Stored data entries
________

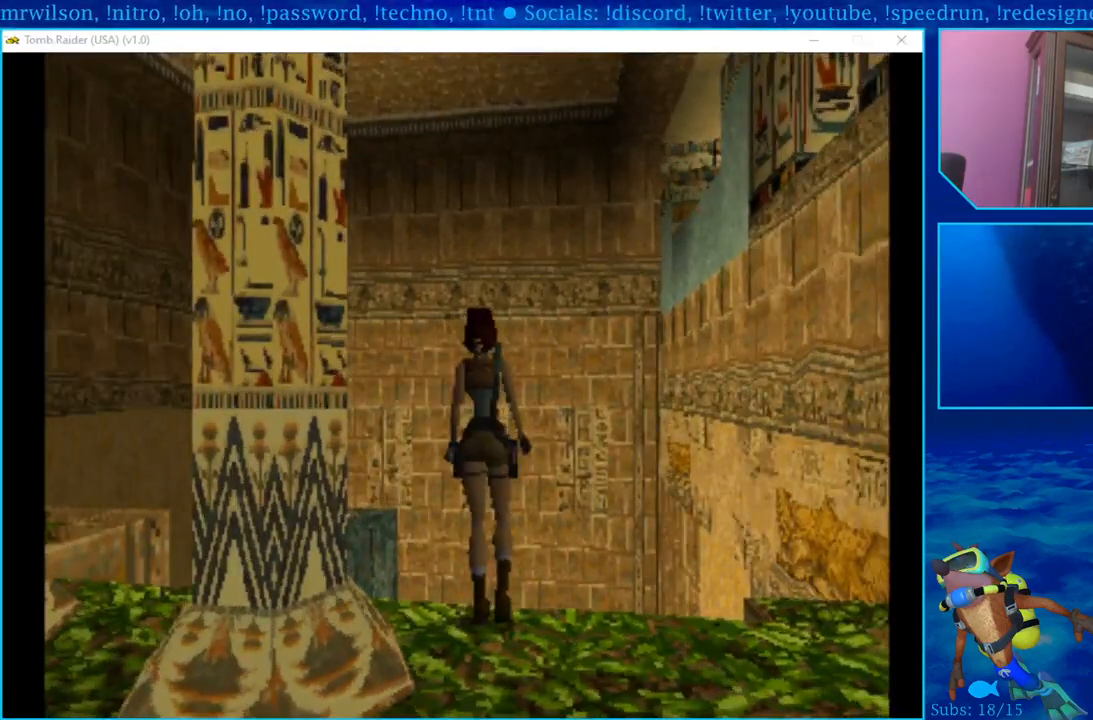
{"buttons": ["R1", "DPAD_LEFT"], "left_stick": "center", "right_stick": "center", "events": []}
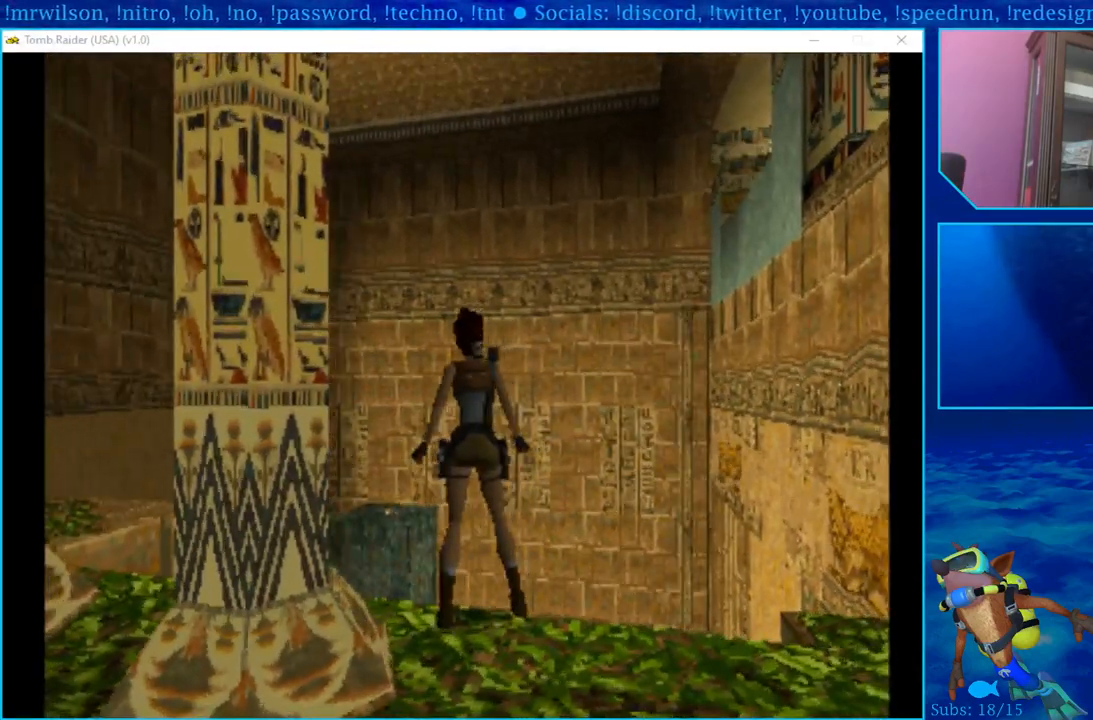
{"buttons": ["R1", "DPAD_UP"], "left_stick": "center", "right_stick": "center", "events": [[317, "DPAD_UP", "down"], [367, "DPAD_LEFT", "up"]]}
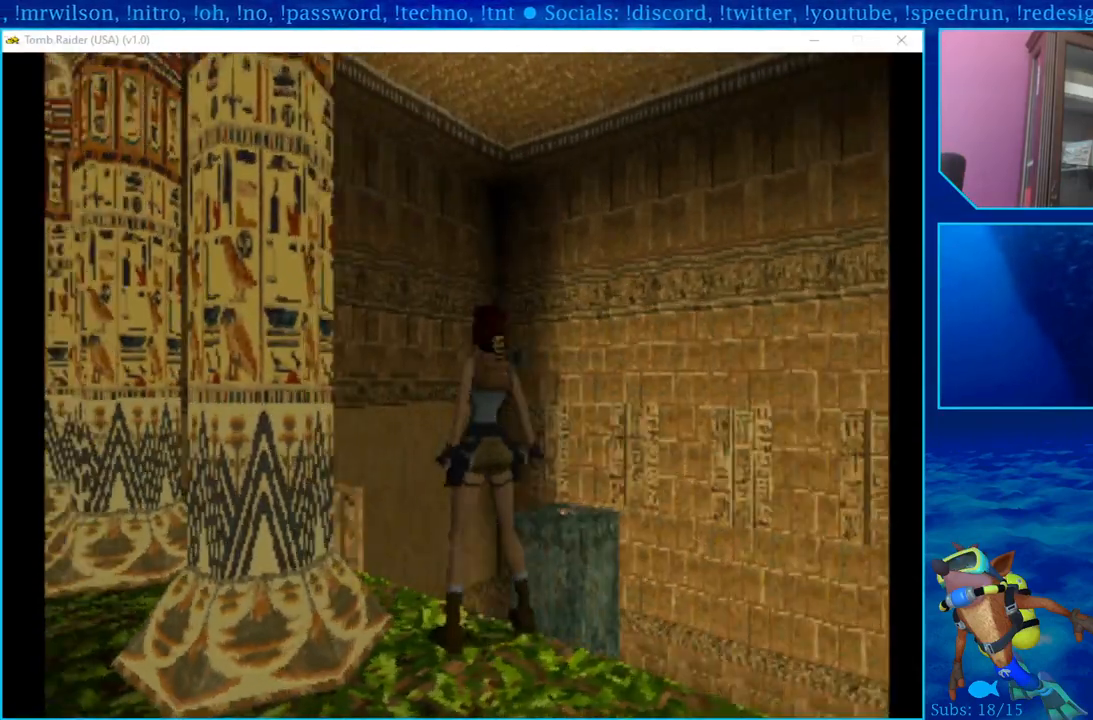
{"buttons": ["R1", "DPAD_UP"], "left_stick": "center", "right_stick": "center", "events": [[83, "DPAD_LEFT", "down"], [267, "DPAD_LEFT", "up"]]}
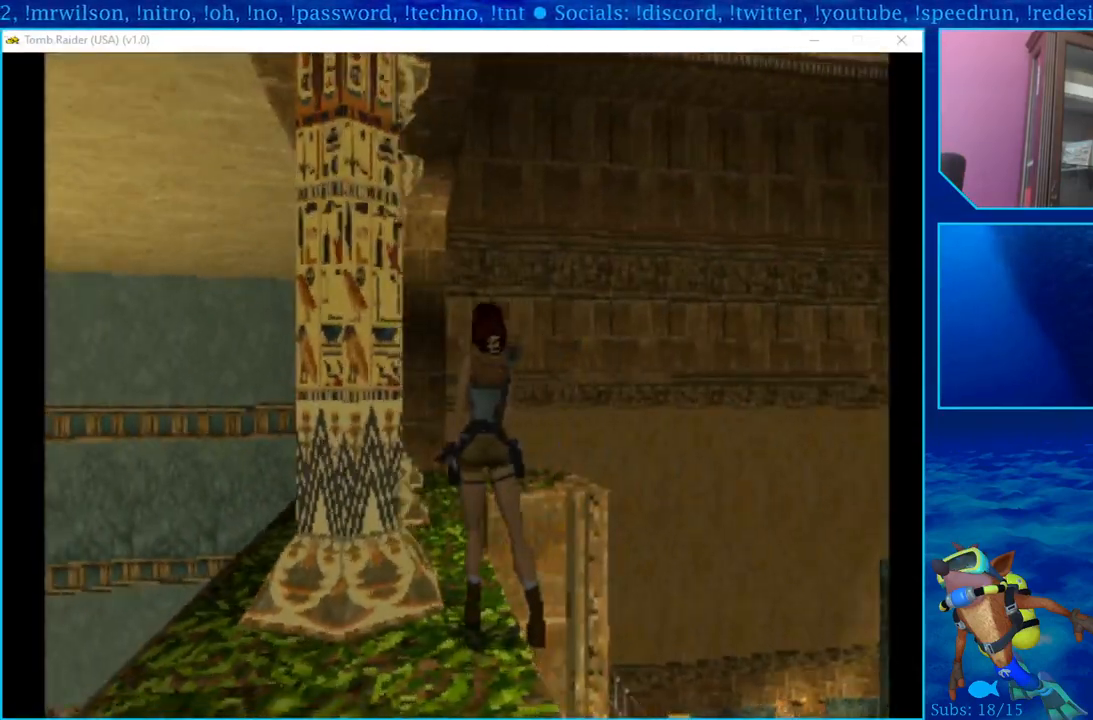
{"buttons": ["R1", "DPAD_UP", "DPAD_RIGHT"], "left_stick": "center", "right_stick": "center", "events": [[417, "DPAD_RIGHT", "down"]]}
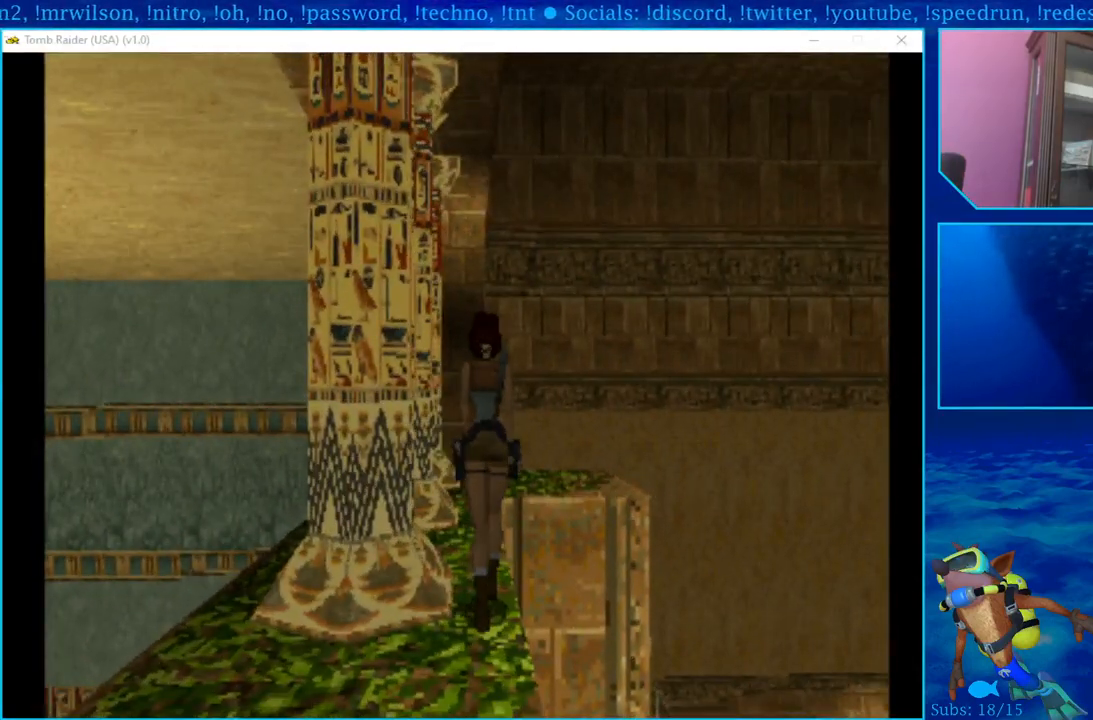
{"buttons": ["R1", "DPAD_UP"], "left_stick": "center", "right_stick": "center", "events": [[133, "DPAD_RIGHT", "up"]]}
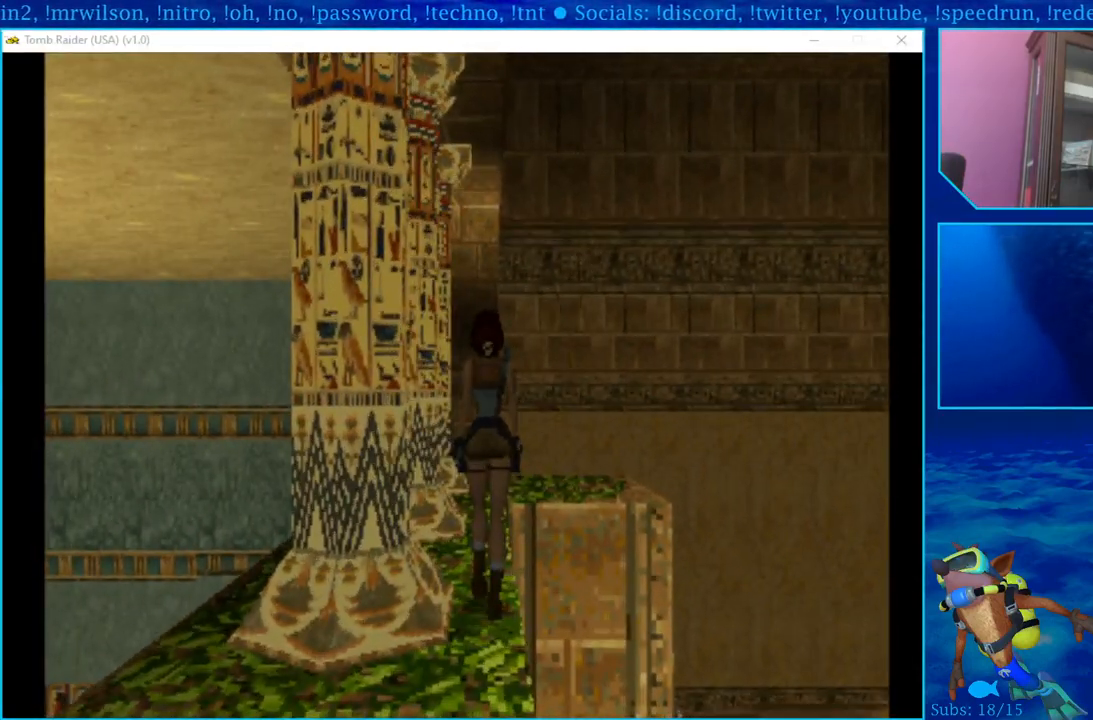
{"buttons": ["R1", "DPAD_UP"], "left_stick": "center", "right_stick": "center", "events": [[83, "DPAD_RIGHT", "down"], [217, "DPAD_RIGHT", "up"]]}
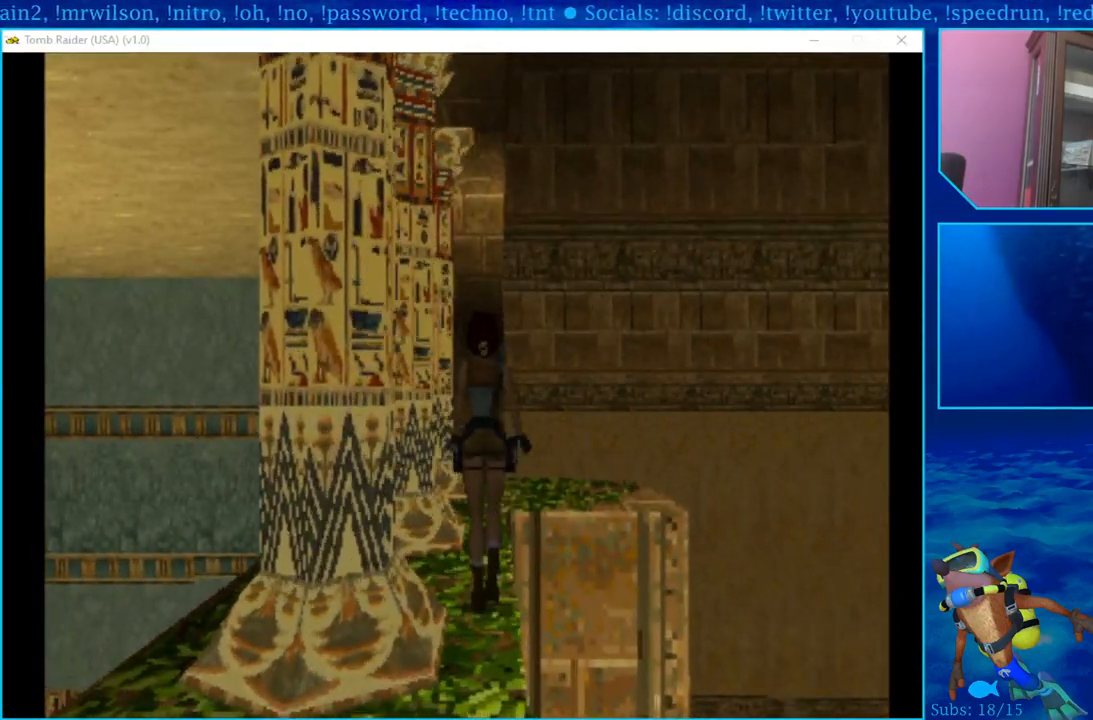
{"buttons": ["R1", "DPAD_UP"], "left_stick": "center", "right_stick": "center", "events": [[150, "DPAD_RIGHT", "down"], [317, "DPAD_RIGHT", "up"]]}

________

● **Required work**
Write the records out once more, exactly as they appear, with no pictures.

● **Answer to this problem**
{"buttons": ["R1", "DPAD_LEFT"], "left_stick": "center", "right_stick": "center", "events": []}
{"buttons": ["R1", "DPAD_UP"], "left_stick": "center", "right_stick": "center", "events": [[317, "DPAD_UP", "down"], [367, "DPAD_LEFT", "up"]]}
{"buttons": ["R1", "DPAD_UP"], "left_stick": "center", "right_stick": "center", "events": [[83, "DPAD_LEFT", "down"], [267, "DPAD_LEFT", "up"]]}
{"buttons": ["R1", "DPAD_UP", "DPAD_RIGHT"], "left_stick": "center", "right_stick": "center", "events": [[417, "DPAD_RIGHT", "down"]]}
{"buttons": ["R1", "DPAD_UP"], "left_stick": "center", "right_stick": "center", "events": [[133, "DPAD_RIGHT", "up"]]}
{"buttons": ["R1", "DPAD_UP"], "left_stick": "center", "right_stick": "center", "events": [[83, "DPAD_RIGHT", "down"], [217, "DPAD_RIGHT", "up"]]}
{"buttons": ["R1", "DPAD_UP"], "left_stick": "center", "right_stick": "center", "events": [[150, "DPAD_RIGHT", "down"], [317, "DPAD_RIGHT", "up"]]}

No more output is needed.